My approach: Use a RegEx to extract the domain name. Then add http:
to the front and /
to the end. Here's the RegEx:
^(?:http:\/\/)?([\w_]+(?:\.[\w_]+)+)(?=(?:\/|$))
Also see this answer to the question Extract root domain name from string. (It left me somewhat disatisfied, although pointed out the need to account for https
, the port number, and user authentication info which my RegEx does not do.)
Here is an implementation in VBScript. I put the RegEx in a constant and defined a function named GetDomainName()
. You should be able to incorporate that function in your ASP page like this:
normalizedUrl = "http://" & GetDomainName(url) & "/"
You can also test my script from the command prompt by saving the code to a file named test.vbs
and then passing it to cscript
:
cscript test.vbs
Test Program
Option Explicit
Const REGEXPR = "^(?:http:\/\/)?([\w_]+(?:\.[\w_]+)+)(?=(?:\/|$))"
' ^^^^^^^^^ ^^^^^^ ^^^^^^^^^^ ^^^^
' A B1 B2 C
'
' A - An optional 'http://' scheme
' B1 - Followed by one or more alpha-numeric characters
' B2 - Followed optionally by one or more occurences of a string
' that begins with a period that is followed by
' one or more alphanumeric characters, and
' C - Terminated by a slash or nothing.

DIRECTIONS:
(1) In the passage on extracting domain names with a regular expression, what file name does the author suggest saving the test code to?
(2) Extend the passage on extracting domain names with a regular expression, picking up after its final line.

RECORDED DATA:
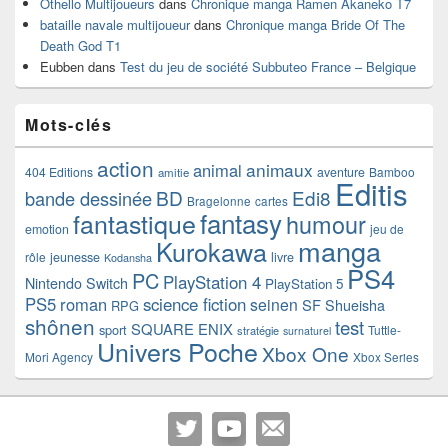
Othello Multijoueurs
dans
Chronique manga Ramen Akaneko T7
bataille navale multijoueur
dans
Chronique manga Bride Of The
Death God T1
Eubben
dans
Test du jeu de société Subbuteo France – Belgique
Mots-clés
action
animaux
animal
404 Editions
aventure
Bamboo
amitie
Editis
BD
Edi8
bande dessinée
Bragelonne
cartes
fantasy
fantastique
humour
emotion
jeu de
manga
Kurokawa
rôle
jeunesse
livre
Kodansha
PS4
PC
PlayStation 4
Nintendo Switch
PlayStation 5
PS5
roman
science fiction
seinen
SF
Shueisha
RPG
shônen
test
SQUARE ENIX
sport
Tuttle-
stratégie
surnaturel
Univers Poche
Xbox One
Mori Agency
Xbox Series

RESPONSES BY ITEM NUMBER:
(1) test.vbs

(2)
Function GetDomainName(sUrl)
Dim oRegex, oMatch, oMatches, oSubMatch
Set oRegex = New RegExp
oRegex.Pattern = REGEXPR
oRegex.IgnoreCase = True
oRegex.Global = False
Set oMatches = oRegex.Execute(sUrl)
If oMatches.Count > 0 Then
GetDomainName = oMatches(0).SubMatches(0)
Else
GetDomainName = ""
End If
End Function
Dim Data : Data = _
Array( _
"xhttp://www.test.com" _
, "http://www..test.com" _
, "http://www.test.com." _
, "http://www.test.com" _
, "www.test.co.uk/" _
, "www.test.co.uk/?q=42" _
, "www.test.info/test-page.html" _
, "www.test.gov/test-folder/test-page.html" _
, ".www.test.co.uk/" _
)
Dim sUrl, sDomainName
For Each sUrl In Data
sDomainName = GetDomainName(sUrl)
If sDomainName = "" Then
WScript.Echo "[ ] [" & sUrl & "]"
Else
WScript.Echo "[*] [" & sUrl & "] => [" & sDomainName & "]"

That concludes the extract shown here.